Personally I think weekly is too frequent as it does not leave enough time with mTOR uninhibited for it to do what it needs to do. A lot depends upon what the deminimis serum concentration of Rapamycin is and I don’t really know about that. I have not yet had any material side effects from Rapamycin although I think it did increase my blood glucose by about 0.5mmol/L (9 mg/dL) for a period of time.

I do a lot of experimentation with a lot of different things and take a lot of measurements.

But I do think this point is highly pertinent to the most central question about rapa. Whether it’s healthy to take long term. I’d think it wouldn’t be too hard to find out if there’s an mtor rebound effect.

There’s quite a few question in my mind regarding this matter, not the least of which is the definition of intermittently and how the definition of intermittently may vary based on the dose. The second question is how much mTor1 inhibition is enough to cause a rebound once it’s no longer inhibited?
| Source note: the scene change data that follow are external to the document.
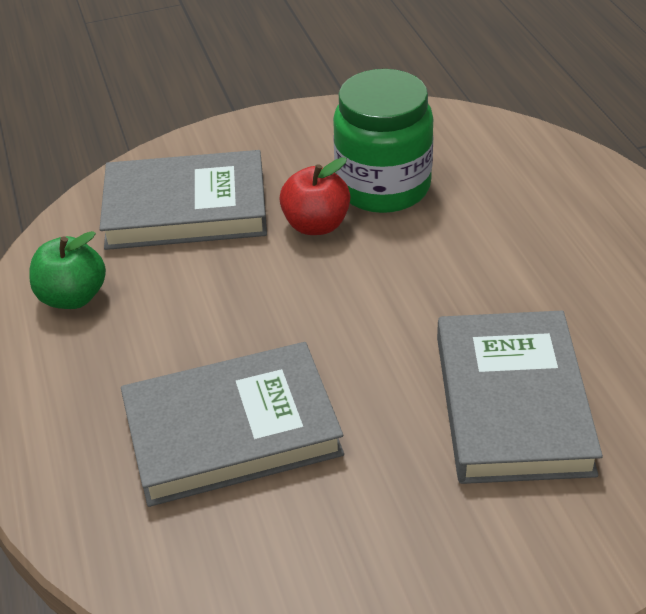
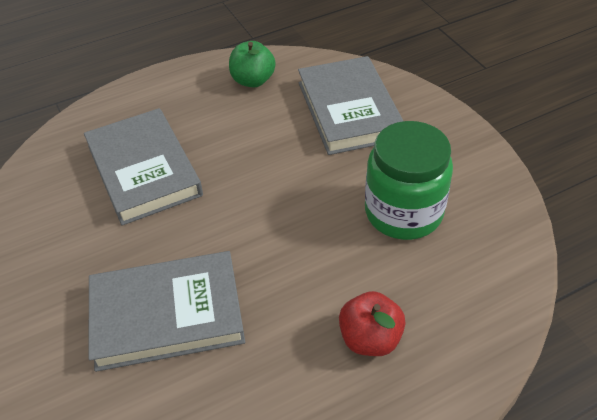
camera: 80 degrees right, 5 degrees up
red apple [279,157,350,235] -> red apple moved to [339,291,406,356]

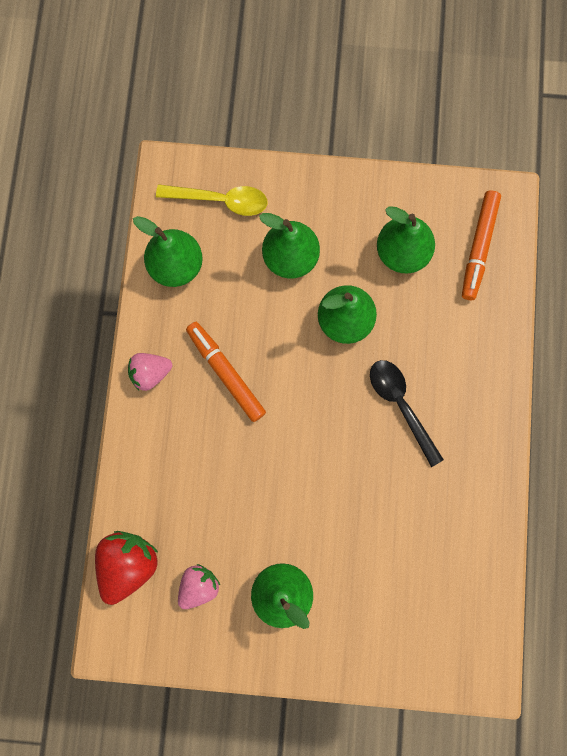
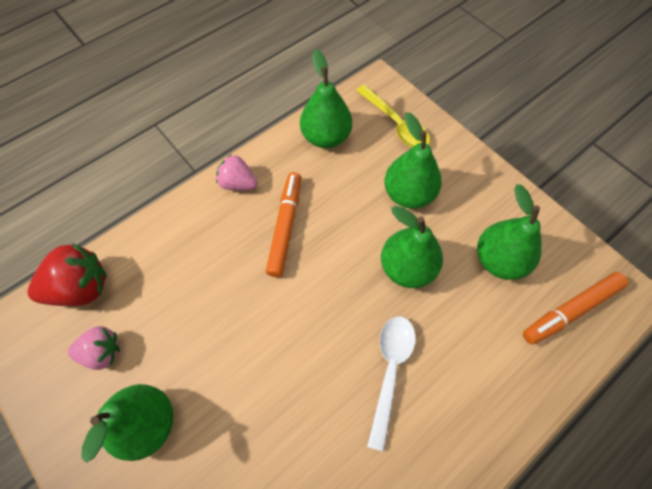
camera: 45 degrees right, 15 degrees down
black spoon [370,360,444,467] -> white spoon [367,316,416,452]

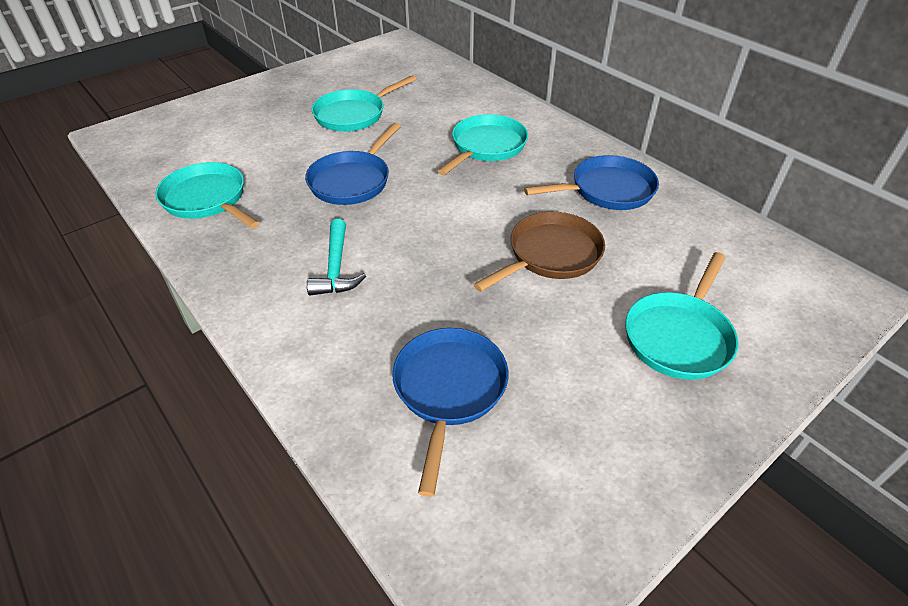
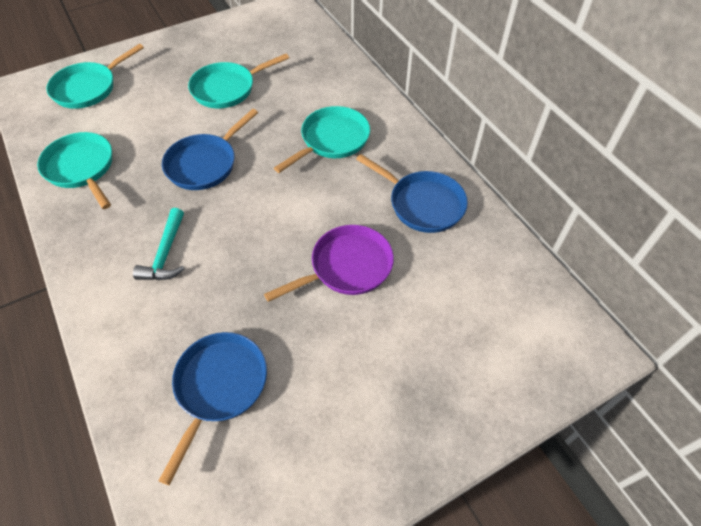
camera: 10 degrees right, 10 degrees up
brown pan [473,212,605,292] -> purple pan [264,225,394,302]
blue pan [524,155,659,210] -> blue pan turned 45 degrees clockwise [356,154,468,233]
turquoise pan [625,252,738,380] -> turquoise pan moved to [46,44,144,109]

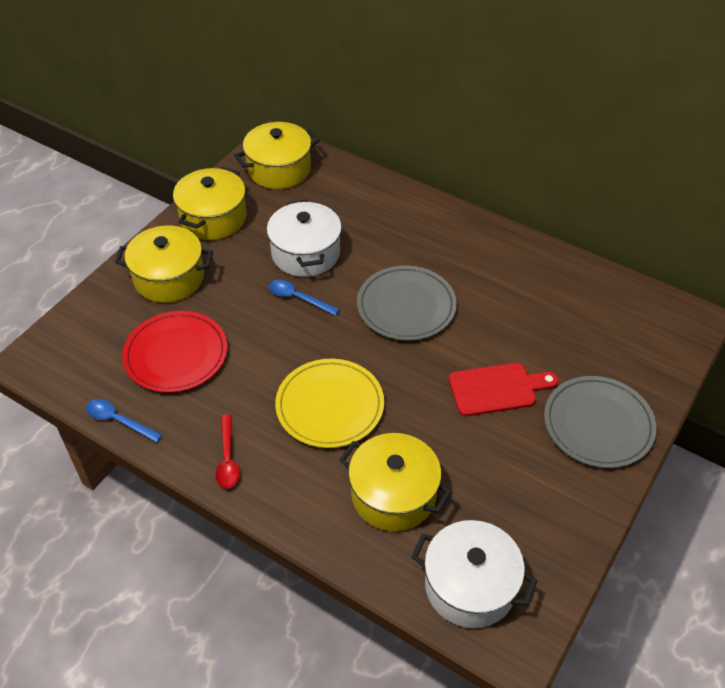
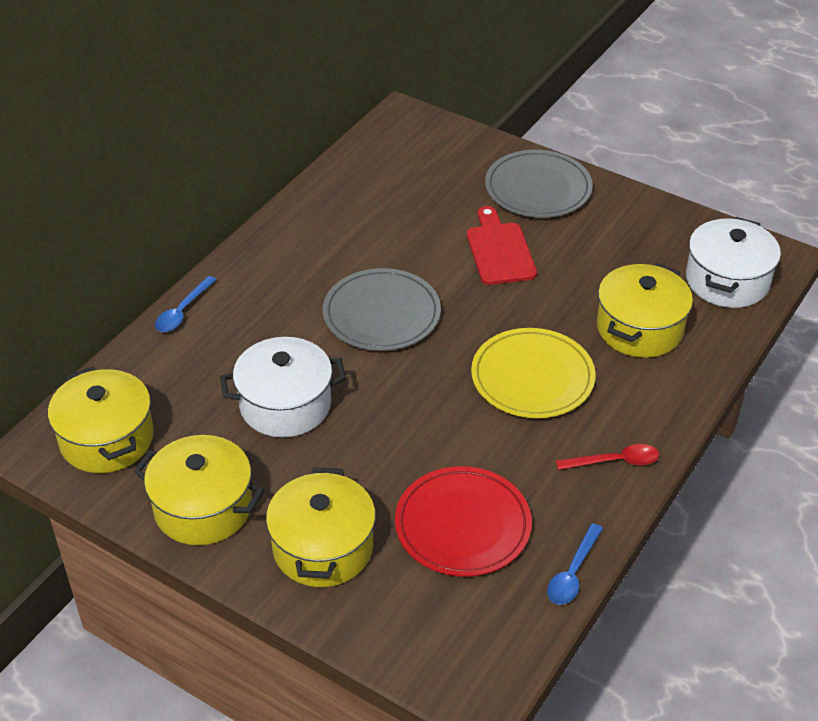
camera: 90 degrees left, 5 degrees down
blue spoon [269,280,340,316] -> blue spoon moved to [155,276,217,332]

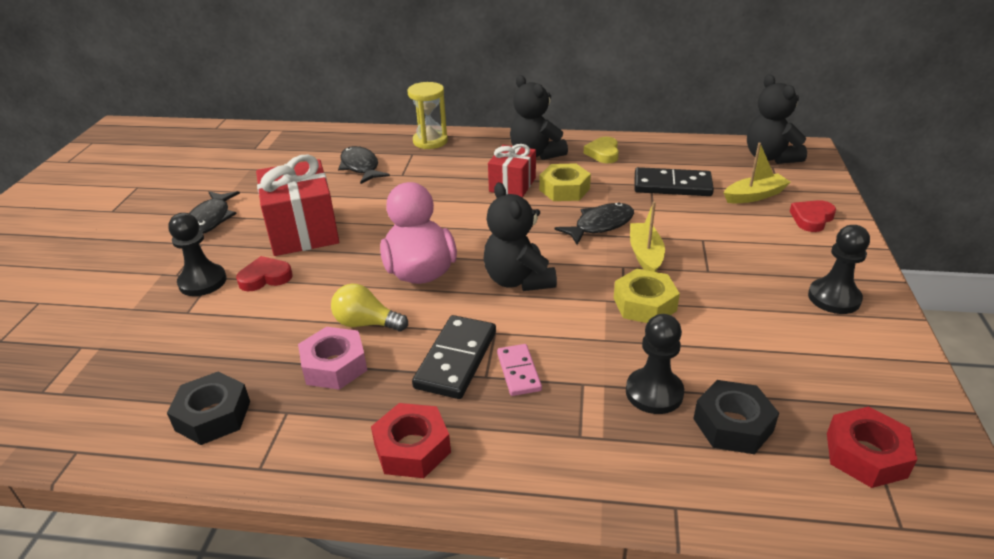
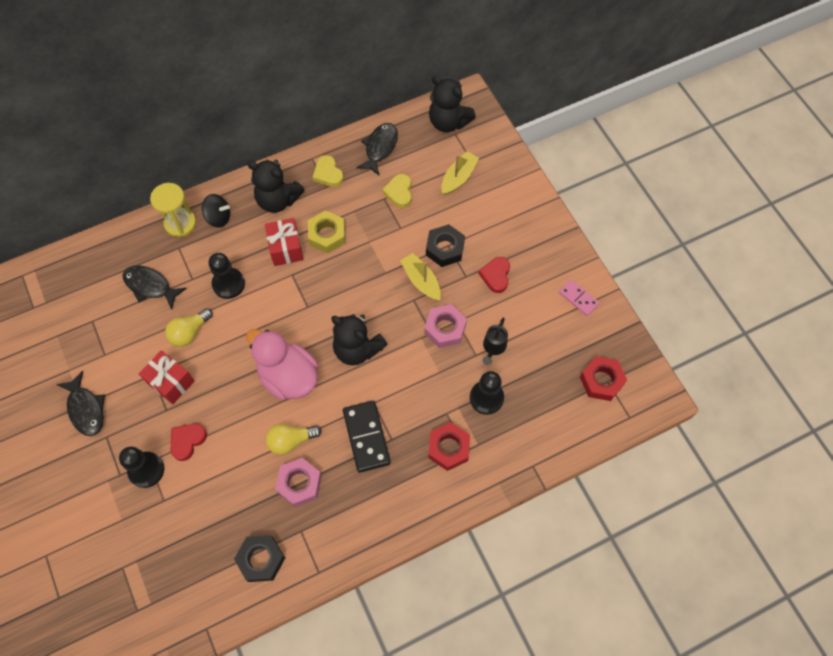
camera: 35 degrees left, 30 degrees up
red gift [256,154,339,256] -> red gift [139,350,195,404], size x0.61
red nut [371,403,451,478] -> red nut moved to [428,422,470,471]
pink domino [497,344,542,396] -> pink domino moved to [559,280,599,316]
black fish [554,203,634,245] -> black fish moved to [356,123,398,176]
yellow nut [614,269,680,323] -> pink nut [424,304,467,348]
black domino [634,167,714,196] -> yellow heart [382,174,412,208]
black nut [693,380,779,454] -> black nut moved to [426,224,465,267]
red heart [790,200,836,232] -> red heart moved to [479,257,510,293]
black pawn [808,225,870,314] -> black pawn moved to [209,253,245,299]
none -> yellow light bulb [165,308,213,347]
none -> black spinning top [202,194,230,227]
none -> black watering can [482,318,508,365]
The study of Everolimus to determine its effects on vaccines in humans used dosing of .5 mg/day, 5 mg/wk and 20 mg/wk. In Peter Attia’s podcast with Lloyd Klickstein, Lloyd said that mTor1 inhibition for the .5 mg day partially inhibited mTor1 in a sustained fashion, the 5 mg/wk fully inhibited mTor1 for a couple of days while the inhibition with the 20 mg/wk created non-stop inhibition of mTor1 for the full week, right up until the next dose. (The full conversation of this starts at 00:53:00).

This, to me, says that 5 mg/wk will allow inhibition to “wax and wane” and the 20mg/wk is full inhibition until you stop taking it. So, if there is a “rebound”, I suspect it would occur after full inhibition for a set period of time (whatever that time frame is).

I invite feedback on this.

Good thoughts. You’d think there would be some data out there that would help us on whether there’s a rebound & if so, what level triggers it. A daily dose of .5 would seem possibly safer on that front but of course I’m just guessing. Would it eventually hit mtor2? Or possibly trigger resistance? I calculate the steady state level at .5 per day would be about 2.4 at a 3 day half life. And, of course, how effective would that dose be?

Lloyd did go on to address the mTor2 question…he said that he would have suspected mTor2 inhibition would be an issue with the 20mg dose but he didn’t remember anyone discontinuing due to that reason…he did confess that it had been awhile, though, since he read the paper.

The .5 mg daily group and the 5 mg weekly had no real difference in adverse effects and the prominent one was, of course, mouth ulceration, with the 20 mg group having the highest incidence.

The study was on everolimus though so we’d have to make some pretty big adjustments.